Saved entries
=== Begin Enclosure ===

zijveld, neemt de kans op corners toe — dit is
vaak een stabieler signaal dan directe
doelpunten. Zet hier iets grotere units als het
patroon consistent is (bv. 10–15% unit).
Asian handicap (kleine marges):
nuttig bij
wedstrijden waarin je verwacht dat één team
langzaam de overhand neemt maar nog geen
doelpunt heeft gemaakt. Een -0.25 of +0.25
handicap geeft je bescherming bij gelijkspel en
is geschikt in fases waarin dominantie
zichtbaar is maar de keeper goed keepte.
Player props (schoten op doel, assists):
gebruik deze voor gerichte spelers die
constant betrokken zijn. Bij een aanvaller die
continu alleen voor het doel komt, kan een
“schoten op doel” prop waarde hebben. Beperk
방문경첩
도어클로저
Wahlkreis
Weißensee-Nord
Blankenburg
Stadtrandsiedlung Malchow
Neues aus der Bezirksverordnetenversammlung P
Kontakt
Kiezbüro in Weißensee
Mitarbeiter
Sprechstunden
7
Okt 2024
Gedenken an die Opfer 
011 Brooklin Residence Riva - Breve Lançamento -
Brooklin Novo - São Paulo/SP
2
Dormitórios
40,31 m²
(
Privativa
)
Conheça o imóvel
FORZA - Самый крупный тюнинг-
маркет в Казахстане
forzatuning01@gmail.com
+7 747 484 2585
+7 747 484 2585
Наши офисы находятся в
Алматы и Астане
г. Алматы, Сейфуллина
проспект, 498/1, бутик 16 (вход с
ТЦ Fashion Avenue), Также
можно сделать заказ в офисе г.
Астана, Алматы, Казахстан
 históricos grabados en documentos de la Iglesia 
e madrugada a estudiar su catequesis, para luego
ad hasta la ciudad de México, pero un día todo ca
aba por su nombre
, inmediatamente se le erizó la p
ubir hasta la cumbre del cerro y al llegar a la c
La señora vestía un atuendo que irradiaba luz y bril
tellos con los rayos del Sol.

=== End Enclosure ===

» Job:
Repeat only the lines from the one holding "waarde hebben. Beperk" through the last line of the data.

» Written solution:
“schoten op doel” prop waarde hebben. Beperk
방문경첩
도어클로저
Wahlkreis
Weißensee-Nord
Blankenburg
Stadtrandsiedlung Malchow
Neues aus der Bezirksverordnetenversammlung P
Kontakt
Kiezbüro in Weißensee
Mitarbeiter
Sprechstunden
7
Okt 2024
Gedenken an die Opfer 
011 Brooklin Residence Riva - Breve Lançamento -
Brooklin Novo - São Paulo/SP
2
Dormitórios
40,31 m²
(
Privativa
)
Conheça o imóvel
FORZA - Самый крупный тюнинг-
маркет в Казахстане
forzatuning01@gmail.com
+7 747 484 2585
+7 747 484 2585
Наши офисы находятся в
Алматы и Астане
г. Алматы, Сейфуллина
проспект, 498/1, бутик 16 (вход с
ТЦ Fashion Avenue), Также
можно сделать заказ в офисе г.
Астана, Алматы, Казахстан
 históricos grabados en documentos de la Iglesia 
e madrugada a estudiar su catequesis, para luego
ad hasta la ciudad de México, pero un día todo ca
aba por su nombre
, inmediatamente se le erizó la p
ubir hasta la cumbre del cerro y al llegar a la c
La señora vestía un atuendo que irradiaba luz y bril
tellos con los rayos del Sol.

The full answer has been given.